If chefs feel overworked, undervalued or underpaid, they are certain to start looking around for better conditions and alternative employment. Restless or disgruntled chefs may be poached by competitors or they may start to approach other businesses in the area - so what are the best ways to hold on to a gastro pub's most valuable asset?
According to Ed Turner, operations director of Geronimo Inns, a pub company with 14 gastro pubs in the London area, it's paramount to keep your chefs on side by offering regular bonuses. "It's a great time to be a chef because they're in demand," says Turner, whose pubs include the Builders Arms in Chelsea and the Morgan Arms in Bow. "There's always a shortage of chefs and keeping hold of them is a very difficult thing."
Chefs involved in marketing plans
Chefs working for the Geronimo Inns group don't just get involved in the kitchen but in the whole marketing of the pub, too. They have incentives on their performance in the kitchen and also get involved in cost management. Says Turner: "Our chefs get bonuses on GP (gross profit). A basic bonus would be 8% to 10% of their basic salary for achieving their targets and a lot more for beating them.
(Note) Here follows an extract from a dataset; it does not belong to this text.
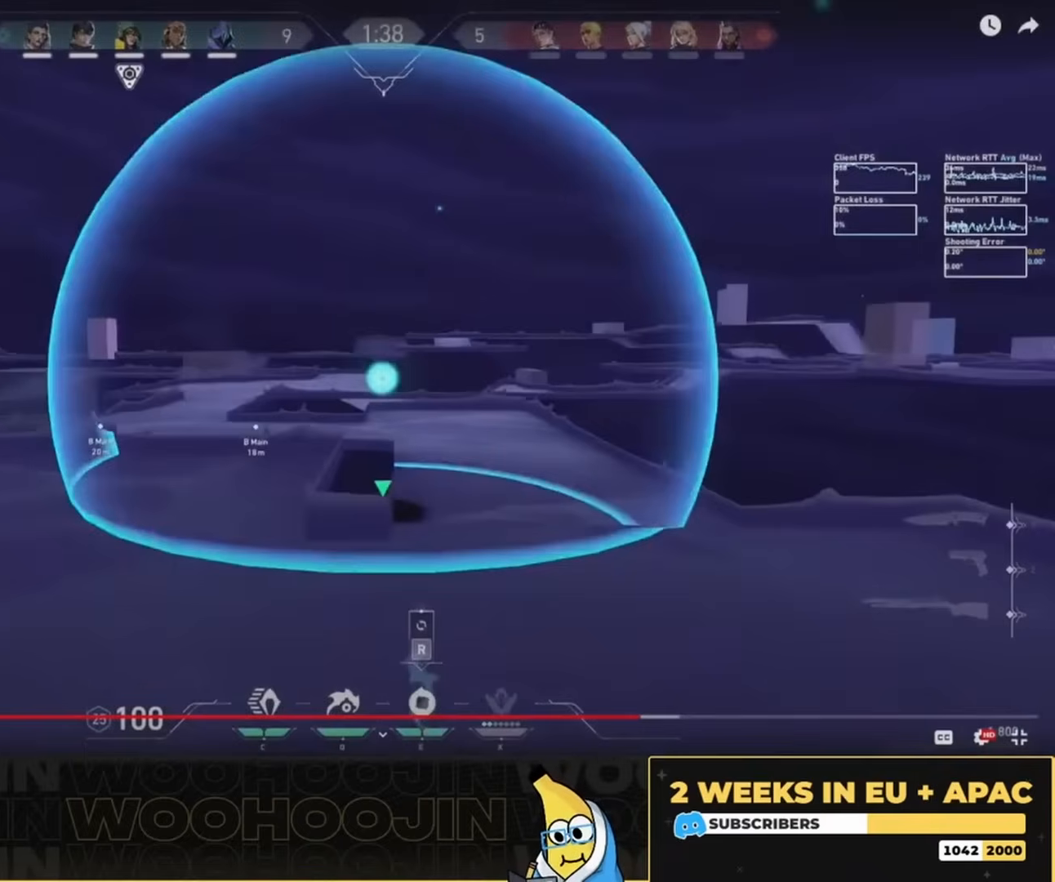
{"keys": ["shift", "w"], "mouse": [], "events": []}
"If they get to see those sort of figures on a regular basis, that spurs them on even more because everyone likes a bit of cash in their pocket." He adds: "There's a broader number of chefs who can apply for chef positions in gastro pubs these days, but there's also a lot of competition with people looking for chefs.
"In gastro pubs, the lifestyle and hours are a lot better than they are in restaurants. The chef can finish slightly earlier, it's more flexible and because of the size of the businesses, chefs are more their own boss and I think they enjoy that. A few of our chefs have gone off to run their own gastro pubs and we have a few who have made the move from chef to manager, but we've also got a couple of chefs who recently celebrated working five years with us. We took them out for a big dinner and gave them a long-service award."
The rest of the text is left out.